All AIDS experts agree that what they call compliance -- taking the drugs every day at the right time -- is vital. The drugs all start to wear off after just a few hours.
And the drugs are strong.
"It's not always easy to take these three drugs," Danner said. "A quarter of the patients dropped out because of side-effects." These included nausea and diarrhoea.
This is bad news for those with advanced infection. "We have started to see a few failures," said Eric Sandstrom, chief of the AIDS Unit at Soder Hospital in Stockholm.
"We have patients who are advanced in their disease and they hear about these new, aggressive treatments and they want to try them. But they have difficulty tolerating the new combinations. They took too many drugs (in the past). Their viral load goes up and we start to see complications."
Again, however, there could be hope for such patients.
Ho's and Danner's work involves the first generation of AIDS drugs, the nucleoside reverse transcriptase inhibitors, combined with newish drugs known as protease inhibitors.
Both groups used Glaxo Wellcome's AZT and 3TC (Epivir), plus ritonavir (Abbott Laboratories' Norvir).

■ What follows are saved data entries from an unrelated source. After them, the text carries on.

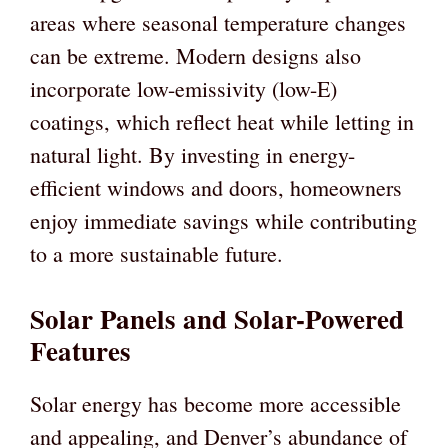
areas where seasonal temperature changes
can be extreme. Modern designs also
incorporate low-emissivity (low-E)
coatings, which reflect heat while letting in
natural light. By investing in energy-
efficient windows and doors, homeowners
enjoy immediate savings while contributing
to a more sustainable future.
Solar Panels and Solar-Powered
Features
Solar energy has become more accessible
and appealing, and Denver’s abundance of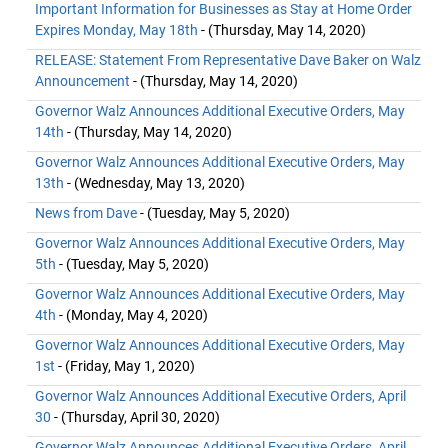
Important Information for Businesses as Stay at Home Order
Expires Monday, May 18th
- (Thursday, May 14, 2020)
RELEASE: Statement From Representative Dave Baker on Walz
Announcement
- (Thursday, May 14, 2020)
Governor Walz Announces Additional Executive Orders, May
14th
- (Thursday, May 14, 2020)
Governor Walz Announces Additional Executive Orders, May
13th
- (Wednesday, May 13, 2020)
News from Dave
- (Tuesday, May 5, 2020)
Governor Walz Announces Additional Executive Orders, May
5th
- (Tuesday, May 5, 2020)
Governor Walz Announces Additional Executive Orders, May
4th
- (Monday, May 4, 2020)
Governor Walz Announces Additional Executive Orders, May
1st
- (Friday, May 1, 2020)
Governor Walz Announces Additional Executive Orders, April
30
- (Thursday, April 30, 2020)
Governor Walz Announces Additional Executive Orders, April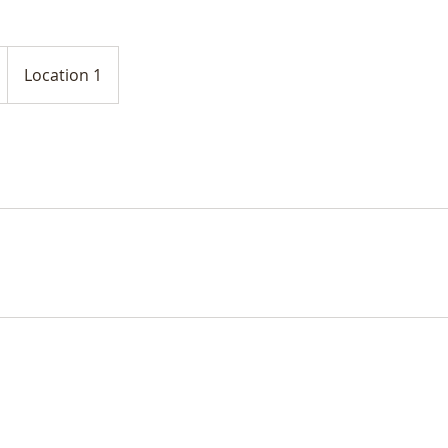
Location 1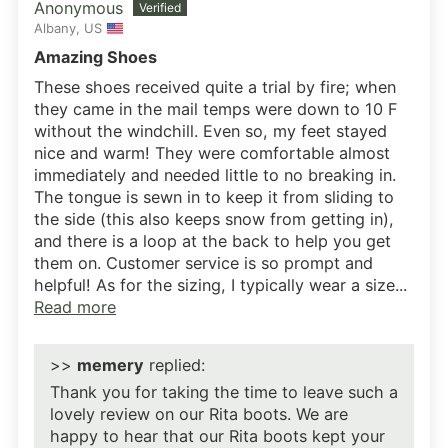
Anonymous
Albany, US
Amazing Shoes
These shoes received quite a trial by fire; when
they came in the mail temps were down to 10 F
without the windchill. Even so, my feet stayed
nice and warm! They were comfortable almost
immediately and needed little to no breaking in.
The tongue is sewn in to keep it from sliding to
the side (this also keeps snow from getting in),
and there is a loop at the back to help you get
them on. Customer service is so prompt and
helpful! As for the sizing, I typically wear a size...
Read more
>>
memery
replied:
Thank you for taking the time to leave such a
lovely review on our Rita boots. We are
happy to hear that our Rita boots kept your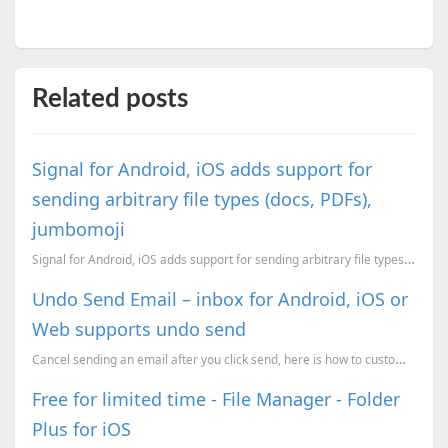
Related posts
Signal for Android, iOS adds support for
sending arbitrary file types (docs, PDFs),
jumbomoji
Signal for Android, iOS adds support for sending arbitrary file types and , jumbomoji
Undo Send Email – inbox for Android, iOS or
Web supports undo send
Cancel sending an email after you click send, here is how to customize it and use it.
Free for limited time - File Manager - Folder
Plus for iOS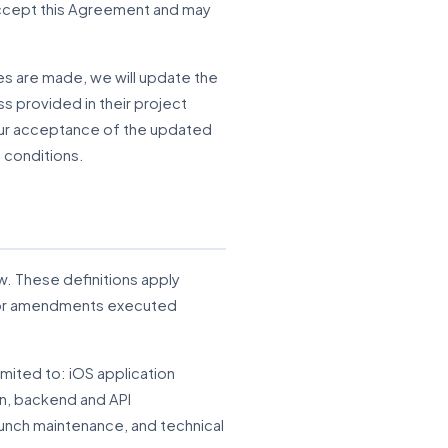
t accept this Agreement and may
es are made, we will update the
ss provided in their project
our acceptance of the updated
 conditions.
w. These definitions apply
, or amendments executed
imited to: iOS application
n, backend and API
unch maintenance, and technical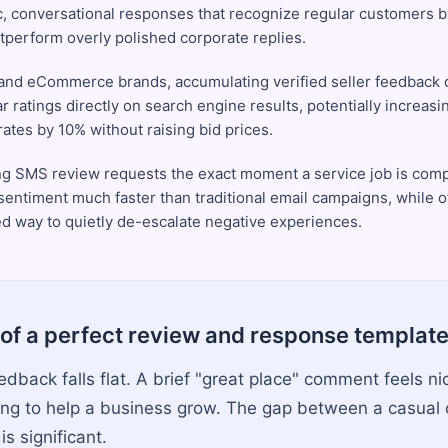
c, conversational responses that recognize regular customers b
utperform overly polished corporate replies.
and eCommerce brands, accumulating verified seller feedback c
ar ratings directly on search engine results, potentially increasi
ates by 10% without raising bid prices.
ng SMS review requests the exact moment a service job is com
 sentiment much faster than traditional email campaigns, while o
ed way to quietly de-escalate negative experiences.
of a perfect review and response templat
back falls flat. A brief "great place" comment feels nic
ing to help a business grow. The gap between a casua
is significant.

The drugs attack enzymes important to the virus's replication, each one hitting at a different phase of its cycle.
A newer generation of drugs is showing similar effects.
Known as non-nucleoside reverse transcriptase inhibitors (NNRTIs), they not only add a new weapon to the growing armoury against the HIV virus, but work as well as the protease inhibitors, Julio Montaner of Canada's HIV Trials Network said.
Montaner said the NNRTIs offered new choices to AIDS patients taking one or two drugs who suffered a resurgence of the virus. Once the virus mutates into a resistant form, doctors fear it will resist other drugs in the same class.
But having a new class of drugs to give the patients means they have not used up all their opportunities for treatment.
Doctors say the recent findings add to a growing body of evidence that hitting the virus early and hard is the best way to fight it.
"These new, powerful treatments point to the fact that people who think they are HIV-infected, they should not wait too long before they have themselves tested," Danner said.
"If you wait till you are symptomatic, usually you are in a very advanced stage of disease."